I did some looking around online and others have reported the same problem developing after about 20 hours of use. I honestly can't remember if this bloom was always there on mine since up until last week I had some bad ceiling reflections partially washing out the picture (I have about 38 hours of use on mine). Plus it took me over a week to get over the "huge image" wow factor and really start examining the picture quality.

I've already taken the projector down so I can return it to Amazon. I'll be getting a replacement from B&H, since they're a fully authorized Panasonic retailer (Amazon apparently isn't). Crossing my fingers that the replacement doesn't have the same issue.


----------



## RBTO

You're right in assuming the worst, given the projector's own menu is showing the defect. There are a number of optical elements that could be causing the issue.

With Amazon, they second source a lot of items and it's likely that was the case with your projector (and unfortunately that second source wasn't an authorized dealer). B&H has higher prices but they are a very reputable outlet so you're doing well dealing with them.

Sorry to hear you're having this problem but hope you can resolve it to your satisfaction.


----------



## jdent02

Amazon sourced it from Visual Apex, which is an authorized dealer, but being that the sale was through Amazon I'm not sure if that affects anything. I got lucky in that B&H has it for the exact same price so no loss there.


----------



## phillihp23

jdent02 said:


> Amazon sourced it from Visual Apex, which is an authorized dealer, but being that the sale was through Amazon I'm not sure if that affects anything. I got lucky in that B&H has it for the exact same price so no loss there.


So did amazon take it back ? Or did you contact Visual Apex ? It sounds like you bought another one from B&H.
I know Visual Apex is local in WA. I purchased my screen and projector from them. Haven't had to return anything but they seem reputable.


----------



## jdent02

Yes, Amazon is taking it back for credit. I didn't directly contact visual apex.


----------



## jdent02

Well the new projector from B&H showed up today (free three day shipping, pretty nice perk). Within the first five minutes it became glaringly obvious that my old projector was much further out of whack then I thought, so much so I'm amazed it made it through quality checks in the first place. I'd think it wasn't even the same model since the new one looks SO much better. 

The old projector's image was hazy and impossible to focus in fully. It also had drab colors in most modes (especially Rec 709) and poor contrast (blacks were never anywhere near true black). The new one is brighter and razor sharp. The color is much more vibrant (in the same 709 mode) and the contrast is significantly better. Blacks still don't get to true black but it's a world of improvement.

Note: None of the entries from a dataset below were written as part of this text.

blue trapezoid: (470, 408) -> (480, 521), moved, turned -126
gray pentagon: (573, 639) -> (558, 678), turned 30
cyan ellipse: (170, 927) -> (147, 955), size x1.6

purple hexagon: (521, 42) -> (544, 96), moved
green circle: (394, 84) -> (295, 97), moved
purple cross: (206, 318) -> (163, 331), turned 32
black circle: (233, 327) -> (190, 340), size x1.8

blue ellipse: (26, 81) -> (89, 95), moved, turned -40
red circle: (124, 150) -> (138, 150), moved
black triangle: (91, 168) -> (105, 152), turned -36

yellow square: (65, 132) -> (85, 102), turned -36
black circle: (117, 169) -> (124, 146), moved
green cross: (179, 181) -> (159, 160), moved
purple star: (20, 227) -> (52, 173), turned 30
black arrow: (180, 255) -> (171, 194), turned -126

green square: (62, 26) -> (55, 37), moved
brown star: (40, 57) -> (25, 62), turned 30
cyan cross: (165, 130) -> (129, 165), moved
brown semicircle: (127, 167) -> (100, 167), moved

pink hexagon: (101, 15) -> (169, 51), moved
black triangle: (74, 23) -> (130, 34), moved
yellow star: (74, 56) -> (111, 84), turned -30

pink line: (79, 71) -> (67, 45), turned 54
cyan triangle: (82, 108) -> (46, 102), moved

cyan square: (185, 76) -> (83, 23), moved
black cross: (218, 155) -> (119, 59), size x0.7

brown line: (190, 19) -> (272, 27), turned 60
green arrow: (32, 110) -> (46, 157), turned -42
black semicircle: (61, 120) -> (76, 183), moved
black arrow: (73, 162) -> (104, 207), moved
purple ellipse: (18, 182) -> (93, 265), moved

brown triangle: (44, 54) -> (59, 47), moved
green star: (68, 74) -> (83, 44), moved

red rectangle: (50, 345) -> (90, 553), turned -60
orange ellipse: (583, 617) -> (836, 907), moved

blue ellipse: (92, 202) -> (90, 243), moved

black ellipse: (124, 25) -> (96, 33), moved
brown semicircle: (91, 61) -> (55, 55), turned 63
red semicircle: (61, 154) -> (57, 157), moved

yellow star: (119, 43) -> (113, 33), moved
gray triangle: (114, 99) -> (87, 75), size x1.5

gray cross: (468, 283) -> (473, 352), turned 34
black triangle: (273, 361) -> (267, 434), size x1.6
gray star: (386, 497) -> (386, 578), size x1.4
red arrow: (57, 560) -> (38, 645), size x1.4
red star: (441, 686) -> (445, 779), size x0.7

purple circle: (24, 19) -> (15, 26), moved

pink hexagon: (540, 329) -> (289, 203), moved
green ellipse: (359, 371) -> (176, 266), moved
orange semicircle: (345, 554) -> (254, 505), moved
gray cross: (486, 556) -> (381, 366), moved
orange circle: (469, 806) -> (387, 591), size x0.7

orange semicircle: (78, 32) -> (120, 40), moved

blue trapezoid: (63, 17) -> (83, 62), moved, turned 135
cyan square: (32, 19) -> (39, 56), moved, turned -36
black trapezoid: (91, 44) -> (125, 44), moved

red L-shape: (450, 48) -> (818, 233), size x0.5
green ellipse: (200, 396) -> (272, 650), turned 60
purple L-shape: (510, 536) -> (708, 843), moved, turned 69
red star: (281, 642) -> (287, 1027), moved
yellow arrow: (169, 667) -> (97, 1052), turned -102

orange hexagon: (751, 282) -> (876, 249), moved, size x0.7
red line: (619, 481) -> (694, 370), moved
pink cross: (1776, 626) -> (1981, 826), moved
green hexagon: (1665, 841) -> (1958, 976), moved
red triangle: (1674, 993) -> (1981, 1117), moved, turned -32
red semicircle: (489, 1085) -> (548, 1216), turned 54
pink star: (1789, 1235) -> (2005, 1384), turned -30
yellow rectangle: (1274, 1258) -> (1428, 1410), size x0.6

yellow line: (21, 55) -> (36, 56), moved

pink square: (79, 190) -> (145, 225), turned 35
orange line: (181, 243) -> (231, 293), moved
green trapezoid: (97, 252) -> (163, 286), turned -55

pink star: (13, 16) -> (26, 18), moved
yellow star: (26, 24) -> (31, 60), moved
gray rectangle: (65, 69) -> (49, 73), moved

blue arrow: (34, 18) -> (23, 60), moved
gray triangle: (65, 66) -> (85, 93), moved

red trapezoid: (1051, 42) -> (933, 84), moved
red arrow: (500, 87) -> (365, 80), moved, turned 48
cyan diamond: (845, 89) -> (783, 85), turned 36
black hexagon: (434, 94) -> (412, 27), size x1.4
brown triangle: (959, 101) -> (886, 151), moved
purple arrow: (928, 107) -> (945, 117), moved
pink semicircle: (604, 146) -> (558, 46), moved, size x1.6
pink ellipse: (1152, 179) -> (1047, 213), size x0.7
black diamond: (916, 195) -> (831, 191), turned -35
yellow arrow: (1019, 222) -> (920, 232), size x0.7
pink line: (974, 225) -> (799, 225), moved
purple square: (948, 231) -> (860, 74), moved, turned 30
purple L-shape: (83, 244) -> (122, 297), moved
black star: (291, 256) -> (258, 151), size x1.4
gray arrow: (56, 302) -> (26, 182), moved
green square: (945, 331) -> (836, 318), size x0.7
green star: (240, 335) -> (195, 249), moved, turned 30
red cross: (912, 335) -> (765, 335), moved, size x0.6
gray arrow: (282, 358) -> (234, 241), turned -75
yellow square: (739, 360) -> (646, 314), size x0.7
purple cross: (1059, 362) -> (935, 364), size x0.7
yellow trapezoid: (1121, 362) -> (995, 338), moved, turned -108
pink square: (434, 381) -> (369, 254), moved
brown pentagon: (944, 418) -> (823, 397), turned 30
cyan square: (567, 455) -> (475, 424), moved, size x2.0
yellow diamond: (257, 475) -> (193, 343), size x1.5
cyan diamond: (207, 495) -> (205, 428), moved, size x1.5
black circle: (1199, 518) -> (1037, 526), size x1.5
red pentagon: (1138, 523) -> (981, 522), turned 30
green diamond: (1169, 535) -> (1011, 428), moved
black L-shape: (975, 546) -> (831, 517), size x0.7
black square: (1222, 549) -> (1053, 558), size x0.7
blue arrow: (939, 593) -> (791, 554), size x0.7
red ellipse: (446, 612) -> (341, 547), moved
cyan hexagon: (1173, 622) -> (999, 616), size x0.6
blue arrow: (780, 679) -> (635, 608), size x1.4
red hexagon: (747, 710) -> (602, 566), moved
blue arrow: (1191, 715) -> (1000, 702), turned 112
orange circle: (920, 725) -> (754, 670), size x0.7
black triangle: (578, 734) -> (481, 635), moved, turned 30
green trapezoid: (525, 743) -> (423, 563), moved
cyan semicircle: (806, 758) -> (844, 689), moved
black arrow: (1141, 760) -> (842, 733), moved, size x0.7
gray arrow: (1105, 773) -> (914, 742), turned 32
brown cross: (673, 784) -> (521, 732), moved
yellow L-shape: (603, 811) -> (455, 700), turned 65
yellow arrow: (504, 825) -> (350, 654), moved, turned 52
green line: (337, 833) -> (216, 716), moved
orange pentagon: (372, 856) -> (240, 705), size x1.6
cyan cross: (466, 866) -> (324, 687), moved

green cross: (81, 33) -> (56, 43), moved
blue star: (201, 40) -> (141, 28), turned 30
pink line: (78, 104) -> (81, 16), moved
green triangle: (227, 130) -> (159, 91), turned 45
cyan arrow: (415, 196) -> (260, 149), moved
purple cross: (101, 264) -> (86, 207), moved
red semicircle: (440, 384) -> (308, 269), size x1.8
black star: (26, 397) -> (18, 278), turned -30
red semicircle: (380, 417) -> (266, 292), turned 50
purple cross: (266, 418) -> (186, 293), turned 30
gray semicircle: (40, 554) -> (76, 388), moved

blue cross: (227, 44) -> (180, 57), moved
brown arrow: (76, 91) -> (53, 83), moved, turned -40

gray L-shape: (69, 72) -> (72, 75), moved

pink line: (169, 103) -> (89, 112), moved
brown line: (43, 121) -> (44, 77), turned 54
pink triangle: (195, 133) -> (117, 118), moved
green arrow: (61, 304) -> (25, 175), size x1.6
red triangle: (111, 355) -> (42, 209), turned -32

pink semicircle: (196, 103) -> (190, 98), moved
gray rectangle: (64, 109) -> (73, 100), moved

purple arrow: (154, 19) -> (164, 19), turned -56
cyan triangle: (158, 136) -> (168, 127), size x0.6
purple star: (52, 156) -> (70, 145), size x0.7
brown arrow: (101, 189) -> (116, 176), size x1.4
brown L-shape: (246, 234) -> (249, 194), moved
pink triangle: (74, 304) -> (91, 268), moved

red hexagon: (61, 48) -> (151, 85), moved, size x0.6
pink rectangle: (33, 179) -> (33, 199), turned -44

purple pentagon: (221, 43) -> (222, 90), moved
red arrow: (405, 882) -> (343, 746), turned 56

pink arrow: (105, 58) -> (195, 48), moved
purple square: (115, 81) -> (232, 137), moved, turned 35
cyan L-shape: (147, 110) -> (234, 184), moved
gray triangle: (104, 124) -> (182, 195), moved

Given how much better the image is on this new one I'm wondering if there was more wrong with my old one than just bad optics. I'll never know for sure but it's hard to believe that optics alone could account for the dramatic differences in color and contrast.

I'm still a bit guarded since I've read of the haze problem developing on these projectors after 20 or so hours of operation. I've got my fingers crossed as so far this new one is a real winner, and now I can see why it's so highly rated.


----------



## The3DLink

Jdent02,

I have the exact same issue with my AE8000! I've had it about a month and it seems to have gotten progressively worse. To be honest, I'm not sure if it was there the whole time. I noticed it around 10-15hrs on the lamp. The whole image looks washed out and hazy. There is a halo/blooming/bleeding of colors & brights into everything. Projector People agreed after seeing some pictures that the unit was defective, and are sending a replacement. I've been reading some similar problems with the newly manufactured units. I've read people have had their projector/optical block replaced multiple times before finally getting things right. I hope that's not the case for either of us! 

Keep us updated on how your new one performs!


----------



## 73shark

jdent02 said:


> Well the new projector from B&H showed up today (free three day shipping, pretty nice perk). Within the first five minutes it became glaringly obvious that my old projector was much further out of whack then I thought, so much so I'm amazed it made it through quality checks in the first place. I'd think it wasn't even the same model since the new one looks SO much better.
> 
> The old projector's image was hazy and impossible to focus in fully. It also had drab colors in most modes (especially Rec 709) and poor contrast (blacks were never anywhere near true black). The new one is brighter and razor sharp. The color is much more vibrant (in the same 709 mode) and the contrast is significantly better. Blacks still don't get to true black but it's a world of improvement.
> 
> Given how much better the image is on this new one I'm wondering if there was more wrong with my old one than just bad optics. I'll never know for sure but it's hard to believe that optics alone could account for the dramatic differences in color and contrast.
> 
> I'm still a bit guarded since I've read of the haze problem developing on these projectors after 20 or so hours of operation. I've got my fingers crossed as so far this new one is a real winner, and now I can see why it's so highly rated.


Any update?


----------



## tonyvdb

I've got over 200 hrs on my AE 8000 and no issues at all. 
I wonder if his was dropped during shipping and everything was knocked out of whack.